You need to play with one "circuit" of the carb at a time. Start with idle and open the idle mix screws up until you get to best idle, which should be around 14.0, but certainly richer than 15 if your wideband is reading correctly.
Once the idle is dialed in then cruise in town above 30 MPH and see where you are, and then ease on up to 55 to 60 MPH, but don't "punch it" as that opens up the power valve and you want to be testing only the main jets. If it is still around 18 then you need to go larger on the main jets. I would go up one size at a time until I got to about 16:1 at 65 MPH, but anything from 14.5 to 16.5 should be acceptable, with 14.5 giving a bit better throttle response and 16.5 giving better MPG.
Once the main jets are sized right then you need to dip into the throttle enough while cruising to get the power valve to open. But, you must know what PV you have, meaning where it opens, and be running a vacuum gauge so you know when it opens. As the PV opens your AFR should go from the 14.5 - 16.5:1 from above, to 12 to 13:1. If the truck falls on its face before the PV opens then you need a PV that opens at a higher vacuum.
Then, when all of that is right you need to get on it enough that the secondaries open, and your AFR should be somewhere between 12 to 13:1. If not, change your secondary jets/metering plate.
I forgot to say, it has a 6.5 power valve. It came new in the rebuild kit. So your saying to tune in three steps. 1- idle mixture screws.
2-jets.
3-power valve
4- secondary jets.
How do you change the size of the secondary jets on these and does going up in size increase fuel or decrease it?
I think that's 4 steps, but yes. The idle mix changes the cruise AFR a little bit, but mostly at low speeds. So it is adjusted first. Then dial in the primary jets to fit your needs, with 14.7 being the best mix in theory, but 16 or so gives better MPG and the PV will fill in when you ease into the throttle. However, you will note that overall AFR goes up, meaning leans out, as the throttle is gradually opened. IOW, the AFR at 50 will be richer than at 70 if the PV hasn't opened. And you don't want the cruise AFR to get higher than about 16.5 or 17.0 as the throttle response will decrease when it gets that lean.

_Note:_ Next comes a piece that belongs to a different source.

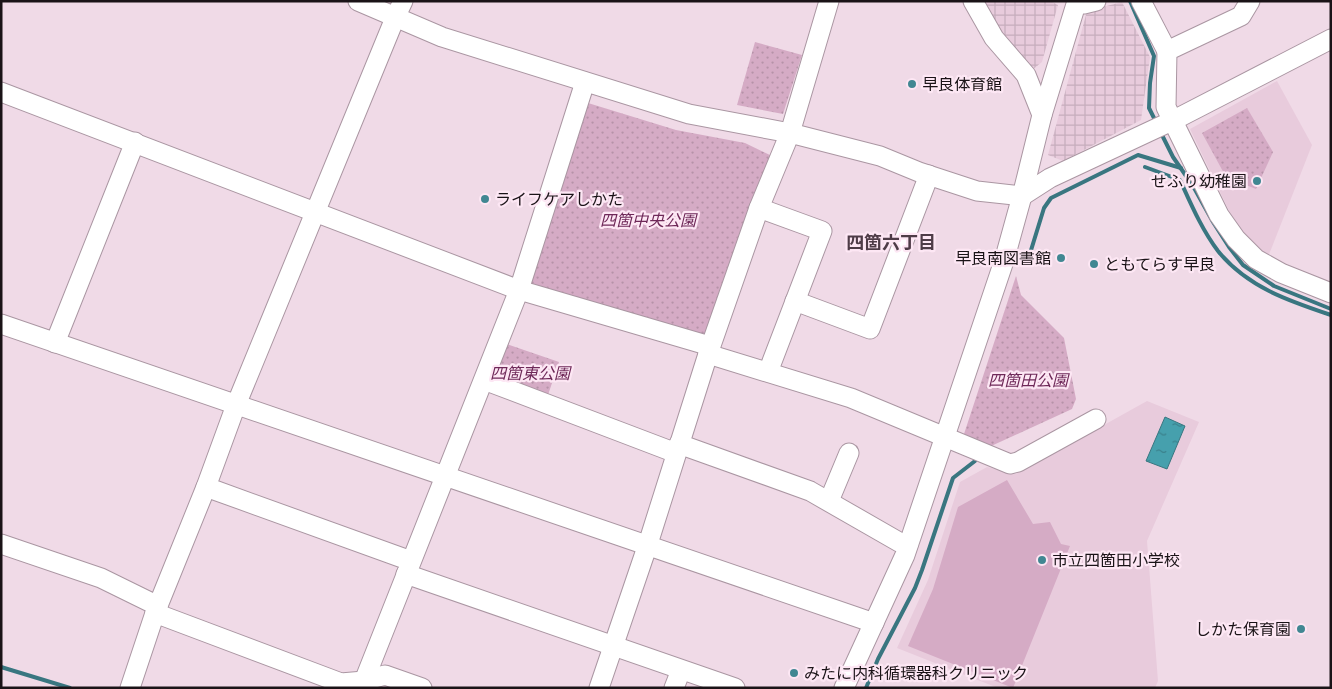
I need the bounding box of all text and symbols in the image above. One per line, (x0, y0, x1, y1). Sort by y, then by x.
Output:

The 1460 uses a metering plate rather than replaceable jets, and you have to buy a new plate with larger orifices in order to enrichen the secondaries. But most secondaries are already pretty rich, so that might not be an issue.
A long steep hill will keep your road speed down when testing. A level roadway would be good for the main jetting/part throttle testing. Stepping on it gradually on a long hill will be good for testing the power valve. Flooring it on a steep hill will be a good place to test the secondaries.